For each of the following statements, say yes or no depending on whether it agrees with the passage on bonds and securities, and quote the words of the passage that decide it. 1. Debentures issued by the federal housing administrator are included. 2. Bonds issued by the state board of higher education are listed under chapter 6-09.4. 3. Rights to purchase or sell securities of a United States agency are included only when bought for speculative purposes.

Passage
[Start]

2. Bonds or other evidences of indebtedness issued, assumed, or guaranteed by the
United States, the District of Columbia, or by any state, territory, or insular possession
of the United States or by any county, city, township, school district, or other civil
division of a state, including loan-backed securities, those payable from special
revenues or earnings specifically pledged for the payment thereof, and those payable
from special assessments, including rights to purchase or sell these securities or
obligations if these rights are traded upon a contract market designated and regulated
by a federal agency and purchased for legitimate hedging, nonspeculative purposes.
3. Bonds or other evidences of indebtedness issued, assumed, or guaranteed by any
instrumentality or agency of the United States, including rights to purchase or sell
these securities or obligations if these rights are traded upon a contract market
designated and regulated by a federal agency and purchased for legitimate hedging,
nonspeculative purposes.
4. Notes or bonds secured by mortgage or deed of trust insured by the federal housing
administrator, debentures issued by the federal housing administrator, and securities
issued by national mortgage associations.
5. Bonds guaranteed under former chapter 6-09.2.
6. Bonds issued by the public finance authority pursuant to chapter 6-09.4.
7. Bonds issued by the state board of higher education under chapter 15-55.
8. Revenue bonds issued by the state water commission.
9. Interim financing notes issued by the state water commission pursuant to chapter
61-02.

[End]

[Source data]
[Start]

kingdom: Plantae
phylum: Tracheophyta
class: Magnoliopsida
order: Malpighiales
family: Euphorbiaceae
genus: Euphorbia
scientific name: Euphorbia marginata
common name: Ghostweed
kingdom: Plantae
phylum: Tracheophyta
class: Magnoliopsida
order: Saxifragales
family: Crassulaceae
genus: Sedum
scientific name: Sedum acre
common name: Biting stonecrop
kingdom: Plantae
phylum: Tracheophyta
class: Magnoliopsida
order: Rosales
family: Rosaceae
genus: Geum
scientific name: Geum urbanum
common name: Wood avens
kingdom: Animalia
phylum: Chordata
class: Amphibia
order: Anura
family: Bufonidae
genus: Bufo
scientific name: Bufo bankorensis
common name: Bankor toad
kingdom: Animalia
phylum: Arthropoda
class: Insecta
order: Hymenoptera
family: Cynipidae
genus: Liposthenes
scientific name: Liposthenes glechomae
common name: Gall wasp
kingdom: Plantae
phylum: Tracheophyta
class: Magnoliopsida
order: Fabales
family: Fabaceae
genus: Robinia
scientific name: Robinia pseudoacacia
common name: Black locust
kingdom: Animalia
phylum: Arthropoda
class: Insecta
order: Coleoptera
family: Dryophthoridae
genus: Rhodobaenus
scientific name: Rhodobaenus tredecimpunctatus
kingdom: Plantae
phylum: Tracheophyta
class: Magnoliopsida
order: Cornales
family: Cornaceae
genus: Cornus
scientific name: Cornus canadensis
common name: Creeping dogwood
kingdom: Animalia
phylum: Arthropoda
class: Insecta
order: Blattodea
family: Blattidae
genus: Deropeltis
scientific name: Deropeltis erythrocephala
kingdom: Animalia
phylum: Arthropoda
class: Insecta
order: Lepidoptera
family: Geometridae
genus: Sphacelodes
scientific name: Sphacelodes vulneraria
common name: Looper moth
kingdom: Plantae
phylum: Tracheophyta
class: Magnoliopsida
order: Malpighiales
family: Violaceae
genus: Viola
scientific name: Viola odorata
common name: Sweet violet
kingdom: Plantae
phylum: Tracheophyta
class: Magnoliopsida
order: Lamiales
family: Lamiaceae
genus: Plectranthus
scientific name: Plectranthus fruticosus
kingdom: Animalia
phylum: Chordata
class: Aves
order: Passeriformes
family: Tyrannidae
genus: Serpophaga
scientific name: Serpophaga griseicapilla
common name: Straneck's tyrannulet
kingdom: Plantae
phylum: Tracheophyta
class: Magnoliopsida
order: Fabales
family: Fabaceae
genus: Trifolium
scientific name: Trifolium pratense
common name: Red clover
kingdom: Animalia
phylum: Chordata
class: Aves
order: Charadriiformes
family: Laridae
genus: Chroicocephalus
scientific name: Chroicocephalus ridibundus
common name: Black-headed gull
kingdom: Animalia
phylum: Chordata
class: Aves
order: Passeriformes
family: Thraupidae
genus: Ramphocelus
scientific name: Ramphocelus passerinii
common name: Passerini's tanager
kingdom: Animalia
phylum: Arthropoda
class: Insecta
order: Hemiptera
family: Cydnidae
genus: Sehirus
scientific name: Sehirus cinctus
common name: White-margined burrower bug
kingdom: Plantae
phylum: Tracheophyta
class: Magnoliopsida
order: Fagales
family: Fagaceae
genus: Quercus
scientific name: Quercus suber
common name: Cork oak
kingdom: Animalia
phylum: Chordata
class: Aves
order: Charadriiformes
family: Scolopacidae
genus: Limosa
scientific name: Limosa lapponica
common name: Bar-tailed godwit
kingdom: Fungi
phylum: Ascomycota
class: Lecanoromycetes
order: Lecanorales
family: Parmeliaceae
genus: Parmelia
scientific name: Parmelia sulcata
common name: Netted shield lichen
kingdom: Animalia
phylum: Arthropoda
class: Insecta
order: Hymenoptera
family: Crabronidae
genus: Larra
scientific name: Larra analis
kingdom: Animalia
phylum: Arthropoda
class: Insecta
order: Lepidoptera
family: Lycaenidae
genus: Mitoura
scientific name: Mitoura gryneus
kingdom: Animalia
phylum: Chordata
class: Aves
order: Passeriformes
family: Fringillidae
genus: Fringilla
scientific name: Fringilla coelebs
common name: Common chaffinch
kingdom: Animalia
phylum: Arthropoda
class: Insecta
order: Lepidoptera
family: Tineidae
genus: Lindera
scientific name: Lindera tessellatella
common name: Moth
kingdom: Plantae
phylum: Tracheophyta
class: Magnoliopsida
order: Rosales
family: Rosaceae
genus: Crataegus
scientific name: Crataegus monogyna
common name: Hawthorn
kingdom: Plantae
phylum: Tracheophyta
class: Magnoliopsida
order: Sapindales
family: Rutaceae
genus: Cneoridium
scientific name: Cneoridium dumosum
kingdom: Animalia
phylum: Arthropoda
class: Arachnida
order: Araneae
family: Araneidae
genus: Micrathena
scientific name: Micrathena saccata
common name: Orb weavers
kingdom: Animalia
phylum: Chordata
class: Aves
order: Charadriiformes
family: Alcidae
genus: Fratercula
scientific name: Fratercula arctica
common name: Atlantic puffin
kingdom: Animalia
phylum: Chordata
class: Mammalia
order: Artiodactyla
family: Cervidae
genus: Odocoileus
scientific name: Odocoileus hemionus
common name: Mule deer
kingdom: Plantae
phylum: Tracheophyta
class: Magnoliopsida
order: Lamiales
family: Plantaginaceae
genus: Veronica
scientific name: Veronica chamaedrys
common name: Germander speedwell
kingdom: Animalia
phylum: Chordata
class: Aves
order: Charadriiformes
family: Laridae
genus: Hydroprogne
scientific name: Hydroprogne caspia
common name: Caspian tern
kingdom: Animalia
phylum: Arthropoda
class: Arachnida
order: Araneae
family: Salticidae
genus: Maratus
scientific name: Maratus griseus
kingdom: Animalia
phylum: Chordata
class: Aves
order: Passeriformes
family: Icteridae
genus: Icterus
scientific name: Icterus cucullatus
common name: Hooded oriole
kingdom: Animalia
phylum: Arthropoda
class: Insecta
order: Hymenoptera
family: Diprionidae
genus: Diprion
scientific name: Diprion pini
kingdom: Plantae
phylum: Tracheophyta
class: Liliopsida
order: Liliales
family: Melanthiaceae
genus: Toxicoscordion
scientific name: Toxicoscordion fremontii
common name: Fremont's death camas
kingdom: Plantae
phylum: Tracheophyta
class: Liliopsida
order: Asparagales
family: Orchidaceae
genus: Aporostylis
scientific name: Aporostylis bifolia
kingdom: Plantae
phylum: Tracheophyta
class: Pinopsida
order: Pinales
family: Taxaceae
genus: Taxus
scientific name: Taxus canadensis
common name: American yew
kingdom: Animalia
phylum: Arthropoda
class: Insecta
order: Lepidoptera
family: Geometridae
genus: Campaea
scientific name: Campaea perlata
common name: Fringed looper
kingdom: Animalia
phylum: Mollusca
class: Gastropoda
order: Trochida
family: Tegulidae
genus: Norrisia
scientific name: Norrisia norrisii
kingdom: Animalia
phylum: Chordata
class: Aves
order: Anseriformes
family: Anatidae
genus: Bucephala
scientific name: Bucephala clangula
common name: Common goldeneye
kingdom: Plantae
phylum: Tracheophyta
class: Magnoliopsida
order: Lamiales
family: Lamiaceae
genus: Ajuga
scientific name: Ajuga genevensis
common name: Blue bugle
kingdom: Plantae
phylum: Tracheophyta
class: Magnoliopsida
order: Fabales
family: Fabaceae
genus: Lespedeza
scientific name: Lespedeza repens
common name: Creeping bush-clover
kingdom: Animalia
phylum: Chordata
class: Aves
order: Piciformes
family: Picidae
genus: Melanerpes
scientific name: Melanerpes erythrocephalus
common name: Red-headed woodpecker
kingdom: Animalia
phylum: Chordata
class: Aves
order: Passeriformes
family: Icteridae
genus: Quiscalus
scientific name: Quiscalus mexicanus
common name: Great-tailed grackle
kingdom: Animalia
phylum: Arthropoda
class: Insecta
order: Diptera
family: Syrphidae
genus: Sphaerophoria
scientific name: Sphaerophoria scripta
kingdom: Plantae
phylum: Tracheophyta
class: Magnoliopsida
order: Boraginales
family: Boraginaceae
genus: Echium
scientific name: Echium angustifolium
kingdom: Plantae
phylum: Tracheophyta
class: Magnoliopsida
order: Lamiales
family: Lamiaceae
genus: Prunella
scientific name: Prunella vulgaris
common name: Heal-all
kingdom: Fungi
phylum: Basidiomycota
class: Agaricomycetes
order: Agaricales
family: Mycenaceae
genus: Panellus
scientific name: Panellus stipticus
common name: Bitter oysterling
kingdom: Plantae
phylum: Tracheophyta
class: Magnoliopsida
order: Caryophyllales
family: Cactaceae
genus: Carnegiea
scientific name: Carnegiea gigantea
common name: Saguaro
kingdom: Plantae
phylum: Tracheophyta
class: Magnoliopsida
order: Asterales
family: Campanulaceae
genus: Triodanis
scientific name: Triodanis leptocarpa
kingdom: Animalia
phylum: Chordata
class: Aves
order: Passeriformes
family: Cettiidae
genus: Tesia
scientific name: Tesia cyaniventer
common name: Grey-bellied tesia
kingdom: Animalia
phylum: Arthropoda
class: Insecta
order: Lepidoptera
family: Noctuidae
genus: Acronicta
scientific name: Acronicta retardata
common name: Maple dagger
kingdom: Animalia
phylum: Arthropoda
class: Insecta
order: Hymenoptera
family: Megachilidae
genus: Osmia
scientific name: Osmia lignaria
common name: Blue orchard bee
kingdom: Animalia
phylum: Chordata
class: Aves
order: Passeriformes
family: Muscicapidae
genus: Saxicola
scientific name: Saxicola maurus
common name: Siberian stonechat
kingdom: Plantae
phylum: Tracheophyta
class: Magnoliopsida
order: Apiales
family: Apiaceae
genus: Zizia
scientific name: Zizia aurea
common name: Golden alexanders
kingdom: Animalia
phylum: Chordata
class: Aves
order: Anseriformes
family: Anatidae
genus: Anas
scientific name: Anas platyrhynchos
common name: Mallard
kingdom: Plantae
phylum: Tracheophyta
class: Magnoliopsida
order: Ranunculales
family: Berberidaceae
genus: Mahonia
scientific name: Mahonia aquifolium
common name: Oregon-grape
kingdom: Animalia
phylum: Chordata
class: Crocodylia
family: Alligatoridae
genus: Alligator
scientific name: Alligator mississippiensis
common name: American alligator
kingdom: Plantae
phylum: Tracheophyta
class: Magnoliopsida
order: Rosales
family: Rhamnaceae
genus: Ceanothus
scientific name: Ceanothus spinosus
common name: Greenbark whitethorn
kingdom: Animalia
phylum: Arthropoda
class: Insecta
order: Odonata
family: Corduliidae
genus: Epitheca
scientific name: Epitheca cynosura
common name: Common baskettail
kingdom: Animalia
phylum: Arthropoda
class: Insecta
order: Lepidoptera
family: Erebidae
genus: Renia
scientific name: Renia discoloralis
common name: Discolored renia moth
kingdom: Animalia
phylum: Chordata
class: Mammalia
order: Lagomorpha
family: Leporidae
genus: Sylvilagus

[End]

Complete response
1. Yes: "debentures issued by the federal housing administrator"
2. No: "Bonds issued by the state board of higher education under chapter 15-55."
3. No: "purchased for legitimate hedging, nonspeculative purposes"